◆ **Task description**: If a line in the records below contains the word "Glioma", return that line.

◆ **Dataset entries**:

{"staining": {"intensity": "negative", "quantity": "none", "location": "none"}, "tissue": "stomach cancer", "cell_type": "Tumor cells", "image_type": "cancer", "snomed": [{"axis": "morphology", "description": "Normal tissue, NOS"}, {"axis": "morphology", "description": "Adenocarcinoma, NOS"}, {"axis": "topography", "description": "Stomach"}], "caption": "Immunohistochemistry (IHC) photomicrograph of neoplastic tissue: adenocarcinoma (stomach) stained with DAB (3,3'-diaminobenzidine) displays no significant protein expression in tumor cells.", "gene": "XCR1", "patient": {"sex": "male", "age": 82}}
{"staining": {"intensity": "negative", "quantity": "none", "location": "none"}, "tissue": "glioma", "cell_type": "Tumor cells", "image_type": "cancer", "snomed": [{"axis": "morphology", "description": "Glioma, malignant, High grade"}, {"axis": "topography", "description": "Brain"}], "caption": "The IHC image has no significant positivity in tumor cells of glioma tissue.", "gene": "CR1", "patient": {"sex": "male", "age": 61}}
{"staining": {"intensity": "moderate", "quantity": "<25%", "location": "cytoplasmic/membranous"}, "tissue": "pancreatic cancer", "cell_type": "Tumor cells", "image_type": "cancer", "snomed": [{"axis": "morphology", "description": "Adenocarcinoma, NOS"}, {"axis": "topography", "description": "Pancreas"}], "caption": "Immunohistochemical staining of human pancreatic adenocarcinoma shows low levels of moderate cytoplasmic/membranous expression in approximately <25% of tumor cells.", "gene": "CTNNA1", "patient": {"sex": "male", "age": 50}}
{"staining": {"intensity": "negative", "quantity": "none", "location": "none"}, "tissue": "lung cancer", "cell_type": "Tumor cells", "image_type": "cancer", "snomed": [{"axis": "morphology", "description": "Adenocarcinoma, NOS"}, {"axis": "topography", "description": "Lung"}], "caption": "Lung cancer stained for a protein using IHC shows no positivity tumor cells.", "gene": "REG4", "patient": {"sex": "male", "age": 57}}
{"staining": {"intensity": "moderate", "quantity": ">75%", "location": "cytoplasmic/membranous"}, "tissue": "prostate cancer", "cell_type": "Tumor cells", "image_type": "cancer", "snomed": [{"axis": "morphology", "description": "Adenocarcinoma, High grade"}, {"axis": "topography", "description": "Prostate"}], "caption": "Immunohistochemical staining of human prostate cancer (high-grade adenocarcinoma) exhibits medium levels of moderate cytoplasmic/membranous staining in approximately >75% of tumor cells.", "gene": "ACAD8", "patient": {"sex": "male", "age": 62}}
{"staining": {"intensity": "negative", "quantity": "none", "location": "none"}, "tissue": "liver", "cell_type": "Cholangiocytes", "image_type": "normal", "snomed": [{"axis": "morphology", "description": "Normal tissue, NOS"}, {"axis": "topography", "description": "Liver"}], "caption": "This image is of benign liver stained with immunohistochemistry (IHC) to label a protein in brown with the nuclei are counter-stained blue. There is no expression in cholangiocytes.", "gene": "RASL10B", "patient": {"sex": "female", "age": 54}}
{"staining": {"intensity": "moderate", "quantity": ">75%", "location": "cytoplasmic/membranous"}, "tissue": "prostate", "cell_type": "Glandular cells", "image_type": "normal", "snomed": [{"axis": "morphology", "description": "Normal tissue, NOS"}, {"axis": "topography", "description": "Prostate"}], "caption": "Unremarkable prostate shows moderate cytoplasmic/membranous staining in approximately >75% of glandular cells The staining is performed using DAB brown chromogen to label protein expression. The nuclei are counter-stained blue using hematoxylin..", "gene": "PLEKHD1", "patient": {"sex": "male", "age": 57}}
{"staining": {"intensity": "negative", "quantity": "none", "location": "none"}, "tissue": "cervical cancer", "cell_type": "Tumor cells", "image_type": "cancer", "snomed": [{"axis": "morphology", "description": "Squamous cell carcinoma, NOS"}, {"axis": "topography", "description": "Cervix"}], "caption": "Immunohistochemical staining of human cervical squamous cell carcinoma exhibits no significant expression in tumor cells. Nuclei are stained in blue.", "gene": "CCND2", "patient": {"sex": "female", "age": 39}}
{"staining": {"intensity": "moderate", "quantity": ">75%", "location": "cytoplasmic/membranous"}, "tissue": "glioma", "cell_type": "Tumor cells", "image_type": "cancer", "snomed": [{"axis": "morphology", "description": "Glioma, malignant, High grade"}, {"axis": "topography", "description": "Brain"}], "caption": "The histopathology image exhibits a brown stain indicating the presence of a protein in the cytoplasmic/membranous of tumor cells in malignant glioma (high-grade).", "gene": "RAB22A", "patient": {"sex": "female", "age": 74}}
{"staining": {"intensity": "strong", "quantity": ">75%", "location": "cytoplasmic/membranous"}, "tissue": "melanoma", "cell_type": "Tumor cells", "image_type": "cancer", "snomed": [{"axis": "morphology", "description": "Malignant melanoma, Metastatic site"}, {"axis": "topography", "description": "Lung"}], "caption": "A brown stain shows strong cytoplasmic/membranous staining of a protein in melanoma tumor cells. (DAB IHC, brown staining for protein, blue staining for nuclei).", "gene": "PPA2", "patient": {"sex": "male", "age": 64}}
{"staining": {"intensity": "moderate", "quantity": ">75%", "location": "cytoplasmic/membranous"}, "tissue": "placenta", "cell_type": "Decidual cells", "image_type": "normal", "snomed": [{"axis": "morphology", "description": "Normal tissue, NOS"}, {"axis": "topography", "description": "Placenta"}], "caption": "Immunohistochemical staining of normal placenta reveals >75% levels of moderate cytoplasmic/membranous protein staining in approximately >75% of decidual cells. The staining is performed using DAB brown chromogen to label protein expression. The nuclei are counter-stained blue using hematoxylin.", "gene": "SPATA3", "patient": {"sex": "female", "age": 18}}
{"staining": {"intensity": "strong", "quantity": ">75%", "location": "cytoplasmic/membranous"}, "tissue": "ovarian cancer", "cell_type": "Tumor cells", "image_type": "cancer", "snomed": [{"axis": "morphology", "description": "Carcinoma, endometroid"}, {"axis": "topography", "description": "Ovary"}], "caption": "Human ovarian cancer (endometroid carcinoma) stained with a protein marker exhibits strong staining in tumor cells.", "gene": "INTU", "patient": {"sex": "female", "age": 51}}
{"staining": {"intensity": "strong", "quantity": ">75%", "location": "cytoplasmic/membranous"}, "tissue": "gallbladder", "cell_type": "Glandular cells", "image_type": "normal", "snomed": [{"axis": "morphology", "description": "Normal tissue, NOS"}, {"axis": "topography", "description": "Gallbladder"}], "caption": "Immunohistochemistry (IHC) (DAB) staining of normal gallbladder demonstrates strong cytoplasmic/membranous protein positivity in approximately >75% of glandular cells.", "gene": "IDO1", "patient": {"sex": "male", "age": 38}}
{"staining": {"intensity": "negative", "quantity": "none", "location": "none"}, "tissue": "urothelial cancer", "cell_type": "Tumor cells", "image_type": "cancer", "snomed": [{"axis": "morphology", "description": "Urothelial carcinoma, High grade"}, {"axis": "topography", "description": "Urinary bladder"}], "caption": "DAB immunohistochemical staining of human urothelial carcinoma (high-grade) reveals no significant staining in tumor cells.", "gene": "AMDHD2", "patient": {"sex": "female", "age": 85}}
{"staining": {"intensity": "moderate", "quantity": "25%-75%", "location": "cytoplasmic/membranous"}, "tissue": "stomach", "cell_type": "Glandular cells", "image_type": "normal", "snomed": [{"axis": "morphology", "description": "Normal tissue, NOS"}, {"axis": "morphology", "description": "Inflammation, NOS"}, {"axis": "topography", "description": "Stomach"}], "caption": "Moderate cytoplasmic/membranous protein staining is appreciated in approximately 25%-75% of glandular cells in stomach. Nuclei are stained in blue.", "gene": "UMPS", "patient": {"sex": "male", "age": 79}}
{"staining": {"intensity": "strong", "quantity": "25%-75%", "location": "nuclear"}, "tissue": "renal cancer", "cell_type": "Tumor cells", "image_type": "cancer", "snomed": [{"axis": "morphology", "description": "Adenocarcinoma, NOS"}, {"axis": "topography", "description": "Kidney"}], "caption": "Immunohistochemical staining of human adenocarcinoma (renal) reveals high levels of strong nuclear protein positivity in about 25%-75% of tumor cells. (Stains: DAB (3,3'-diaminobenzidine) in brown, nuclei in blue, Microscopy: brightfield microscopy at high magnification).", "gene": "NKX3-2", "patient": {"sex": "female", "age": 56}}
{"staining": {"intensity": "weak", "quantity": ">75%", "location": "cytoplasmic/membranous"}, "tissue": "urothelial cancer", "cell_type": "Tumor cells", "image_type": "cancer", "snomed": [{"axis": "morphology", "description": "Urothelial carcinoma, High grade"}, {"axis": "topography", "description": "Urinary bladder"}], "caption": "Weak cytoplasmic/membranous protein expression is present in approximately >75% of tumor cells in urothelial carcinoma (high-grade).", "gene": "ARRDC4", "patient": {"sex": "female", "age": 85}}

◆ **Solution below**:
{"staining": {"intensity": "negative", "quantity": "none", "location": "none"}, "tissue": "glioma", "cell_type": "Tumor cells", "image_type": "cancer", "snomed": [{"axis": "morphology", "description": "Glioma, malignant, High grade"}, {"axis": "topography", "description": "Brain"}], "caption": "The IHC image has no significant positivity in tumor cells of glioma tissue.", "gene": "CR1", "patient": {"sex": "male", "age": 61}}
{"staining": {"intensity": "moderate", "quantity": ">75%", "location": "cytoplasmic/membranous"}, "tissue": "glioma", "cell_type": "Tumor cells", "image_type": "cancer", "snomed": [{"axis": "morphology", "description": "Glioma, malignant, High grade"}, {"axis": "topography", "description": "Brain"}], "caption": "The histopathology image exhibits a brown stain indicating the presence of a protein in the cytoplasmic/membranous of tumor cells in malignant glioma (high-grade).", "gene": "RAB22A", "patient": {"sex": "female", "age": 74}}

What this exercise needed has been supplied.